When can children get updated COVID-19 booster shot? – Deseret News

Children as young as 5 years old may be able to get the updated COVID-19 booster shots as soon as mid-October.

That’s according to the latest version of the Centers for Disease Control and Prevention’s fall vaccination planning guide detailing how the federal government is rolling out the new bivalent COVID-19 vaccines targeted at the currently circulating strains of the omicron variant of the virus.

The new booster shots were authorized by the FDA at the end of August for those 12 and older who received their initial coronavirus vaccination series — or the original booster shot — at least two months ago. Pfizer’s updated boosters are available now to people as young as 12, while Moderna’s is limited to those 18 and older.

The CDC said in the guide that if the Food and Drug Administration authorizes the new boosters for Americans as young as 5 years old, its recommendations — necessary to start giving the shots — are anticipated “in early to mid-October.”

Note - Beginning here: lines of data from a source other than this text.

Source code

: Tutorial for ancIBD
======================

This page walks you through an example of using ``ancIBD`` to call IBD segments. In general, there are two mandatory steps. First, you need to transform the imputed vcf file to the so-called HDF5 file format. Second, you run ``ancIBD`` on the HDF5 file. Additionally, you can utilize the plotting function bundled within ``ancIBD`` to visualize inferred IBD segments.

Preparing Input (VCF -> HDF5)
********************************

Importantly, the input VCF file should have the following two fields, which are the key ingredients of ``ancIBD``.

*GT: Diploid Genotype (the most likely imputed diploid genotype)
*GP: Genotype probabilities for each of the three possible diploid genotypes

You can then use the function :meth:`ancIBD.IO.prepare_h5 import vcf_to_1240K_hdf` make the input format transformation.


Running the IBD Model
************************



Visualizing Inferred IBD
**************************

Pfizer’s updated boosters are expected to be available for children 5-11, while Moderna’s would be for ages 5-17.

States should be able to start pre-ordering the new Pfizer booster doses for children Monday, the guide said, adding the updated Moderna boosters, including a reduced dose for younger children, would come from the same vials already in use.

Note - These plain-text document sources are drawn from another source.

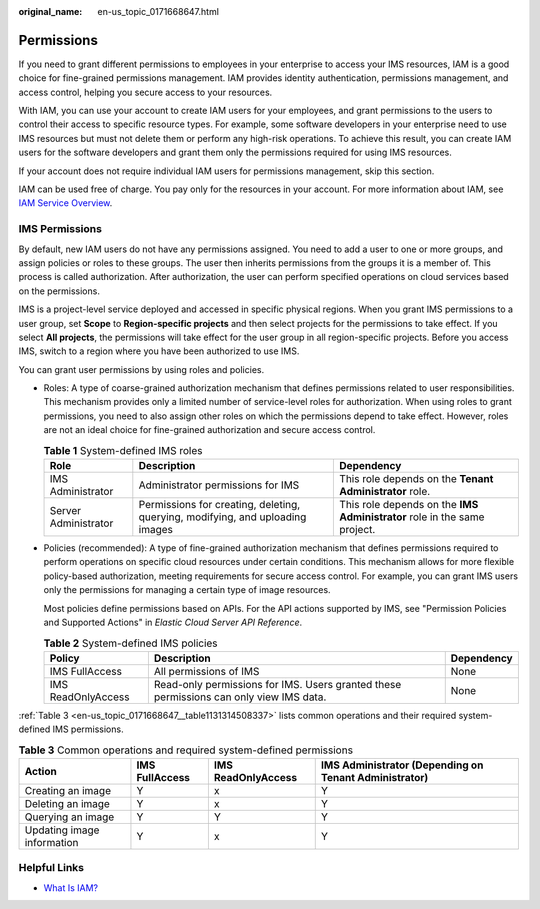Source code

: :original_name: en-us_topic_0171668647.html

.. _en-us_topic_0171668647:

Permissions
===========

If you need to grant different permissions to employees in your enterprise to access your IMS resources, IAM is a good choice for fine-grained permissions management. IAM provides identity authentication, permissions management, and access control, helping you secure access to your resources.

With IAM, you can use your account to create IAM users for your employees, and grant permissions to the users to control their access to specific resource types. For example, some software developers in your enterprise need to use IMS resources but must not delete them or perform any high-risk operations. To achieve this result, you can create IAM users for the software developers and grant them only the permissions required for using IMS resources.

If your account does not require individual IAM users for permissions management, skip this section.

IAM can be used free of charge. You pay only for the resources in your account. For more information about IAM, see `IAM Service Overview <https://docs.otc.t-systems.com/identity-access-management/umn/service_overview/what_is_iam.html#iam-01-0026>`__.

.. _en-us_topic_0171668647__section2091762218354:

IMS Permissions
---------------

By default, new IAM users do not have any permissions assigned. You need to add a user to one or more groups, and assign policies or roles to these groups. The user then inherits permissions from the groups it is a member of. This process is called authorization. After authorization, the user can perform specified operations on cloud services based on the permissions.

IMS is a project-level service deployed and accessed in specific physical regions. When you grant IMS permissions to a user group, set **Scope** to **Region-specific projects** and then select projects for the permissions to take effect. If you select **All projects**, the permissions will take effect for the user group in all region-specific projects. Before you access IMS, switch to a region where you have been authorized to use IMS.

You can grant user permissions by using roles and policies.

-  Roles: A type of coarse-grained authorization mechanism that defines permissions related to user responsibilities. This mechanism provides only a limited number of service-level roles for authorization. When using roles to grant permissions, you need to also assign other roles on which the permissions depend to take effect. However, roles are not an ideal choice for fine-grained authorization and secure access control.

   .. table:: **Table 1** System-defined IMS roles

      +----------------------+-------------------------------------------------------------------------------+--------------------------------------------------------------------------+
      | Role                 | Description                                                                   | Dependency                                                               |
      +======================+===============================================================================+==========================================================================+
      | IMS Administrator    | Administrator permissions for IMS                                             | This role depends on the **Tenant Administrator** role.                  |
      +----------------------+-------------------------------------------------------------------------------+--------------------------------------------------------------------------+
      | Server Administrator | Permissions for creating, deleting, querying, modifying, and uploading images | This role depends on the **IMS Administrator** role in the same project. |
      +----------------------+-------------------------------------------------------------------------------+--------------------------------------------------------------------------+

-  Policies (recommended): A type of fine-grained authorization mechanism that defines permissions required to perform operations on specific cloud resources under certain conditions. This mechanism allows for more flexible policy-based authorization, meeting requirements for secure access control. For example, you can grant IMS users only the permissions for managing a certain type of image resources.

   Most policies define permissions based on APIs. For the API actions supported by IMS, see "Permission Policies and Supported Actions" in *Elastic Cloud Server API Reference*.

   .. table:: **Table 2** System-defined IMS policies

      +--------------------+----------------------------------------------------------------------------------------+------------+
      | Policy             | Description                                                                            | Dependency |
      +====================+========================================================================================+============+
      | IMS FullAccess     | All permissions of IMS                                                                 | None       |
      +--------------------+----------------------------------------------------------------------------------------+------------+
      | IMS ReadOnlyAccess | Read-only permissions for IMS. Users granted these permissions can only view IMS data. | None       |
      +--------------------+----------------------------------------------------------------------------------------+------------+

:ref:`Table 3 <en-us_topic_0171668647__table1131314508337>` lists common operations and their required system-defined IMS permissions.

.. _en-us_topic_0171668647__table1131314508337:

.. table:: **Table 3** Common operations and required system-defined permissions

   +----------------------------+----------------+--------------------+-------------------------------------------------------+
   | Action                     | IMS FullAccess | IMS ReadOnlyAccess | IMS Administrator (Depending on Tenant Administrator) |
   +============================+================+====================+=======================================================+
   | Creating an image          | Y              | x                  | Y                                                     |
   +----------------------------+----------------+--------------------+-------------------------------------------------------+
   | Deleting an image          | Y              | x                  | Y                                                     |
   +----------------------------+----------------+--------------------+-------------------------------------------------------+
   | Querying an image          | Y              | Y                  | Y                                                     |
   +----------------------------+----------------+--------------------+-------------------------------------------------------+
   | Updating image information | Y              | x                  | Y                                                     |
   +----------------------------+----------------+--------------------+-------------------------------------------------------+

Helpful Links
-------------

-  `What Is IAM? <https://docs.otc.t-systems.com/identity-access-management/umn/service_overview/what_is_iam.html#iam-01-0026>`__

“There will be a sufficient but finite supply of pediatric bivalent COVID-19 vaccines, which should be directed to providers with expected demand among eligible patients,” the CDC guide states. The federal government recently released more than 10 million doses of the Moderna shots that had been held up due to a safety inspection.

Also noted in the guide is “at least one bivalent vaccine for children aged 6 months to 4 years may be authorized later in the fall.” Currently, children under 5 are only eligible for the initial vaccination series.

COVID-19 vaccination rates for infants and toddlers, about 6% nationwide for at least one dose and only slightly higher in Utah, were labeled “very disappointing” this week by Dr. Andrew Pavia, chief of pediatric infectious diseases at the University of Utah and director of epidemiology at Intermountain Primary Children’s Hospital.